Work instruction:
Below are records; output exactly the lines from the one with "X56050900Y-158399640D03*" through their final line.
Provided records START
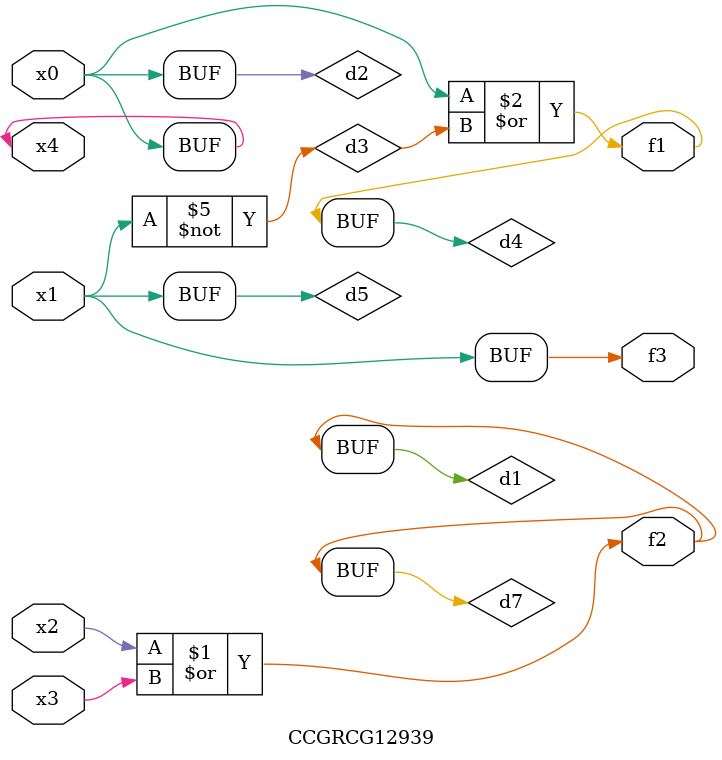
<source format=v>
module CCGRCG12939(
	input x0, x1, x2, x3, x4,
	output f1, f2, f3
);

	wire d1, d2, d3, d4, d5, d6, d7;

	or (d1, x2, x3);
	buf (d2, x0, x4);
	not (d3, x1);
	or (d4, d2, d3);
	not (d5, d3);
	nand (d6, d1, d3);
	or (d7, d1);
	assign f1 = d4;
	assign f2 = d7;
	assign f3 = d5;
endmodule

</source>
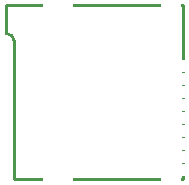
<source format=gbo>
G04 #@! TF.FileFunction,Legend,Bot*
%FSLAX46Y46*%
G04 Gerber Fmt 4.6, Leading zero omitted, Abs format (unit mm)*
G04 Created by KiCad (PCBNEW 4.0.3-stable) date 09/19/16 10:20:18*
%MOMM*%
%LPD*%
G01*
G04 APERTURE LIST*
%ADD10C,0.100000*%
%ADD11C,0.254000*%
%ADD12R,2.432000X2.127200*%
%ADD13O,2.432000X2.127200*%
%ADD14C,1.299160*%
%ADD15C,1.300000*%
%ADD16R,2.600000X1.600000*%
%ADD17R,1.800000X2.000000*%
%ADD18R,2.000000X1.100000*%
G04 APERTURE END LIST*
D10*
D11*
X66230000Y-163350000D02*
X66230000Y-148650000D01*
X66230000Y-148650000D02*
X51230000Y-148650000D01*
X51230000Y-148650000D02*
X51230000Y-151000000D01*
X51930000Y-163350000D02*
X66230000Y-163350000D01*
X51930000Y-163350000D02*
X51930000Y-151600000D01*
X51930000Y-151700000D02*
G75*
G03X51230000Y-151000000I-700000J0D01*
G01*
%LPC*%
D12*
X72100000Y-153650000D03*
D13*
X72100000Y-156190000D03*
X72100000Y-158730000D03*
D14*
X56050900Y-154000360D03*
X56050900Y-158399640D03*
D15*
X55230000Y-152950000D03*
X55230000Y-160950000D03*
D16*
X55630000Y-148250000D03*
X55630000Y-163750000D03*
D17*
X65230000Y-149150000D03*
X65230000Y-163950000D03*
D18*
X65730000Y-153750000D03*
X65730000Y-154850000D03*
X65730000Y-155950000D03*
X65730000Y-157050000D03*
X65730000Y-158150000D03*
X65730000Y-159250000D03*
X65730000Y-160350000D03*
X65730000Y-161450000D03*
X65730000Y-162550000D03*
M02*

</source>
Provided records END
Exercise result:
X56050900Y-158399640D03*
D15*
X55230000Y-152950000D03*
X55230000Y-160950000D03*
D16*
X55630000Y-148250000D03*
X55630000Y-163750000D03*
D17*
X65230000Y-149150000D03*
X65230000Y-163950000D03*
D18*
X65730000Y-153750000D03*
X65730000Y-154850000D03*
X65730000Y-155950000D03*
X65730000Y-157050000D03*
X65730000Y-158150000D03*
X65730000Y-159250000D03*
X65730000Y-160350000D03*
X65730000Y-161450000D03*
X65730000Y-162550000D03*
M02*

</source>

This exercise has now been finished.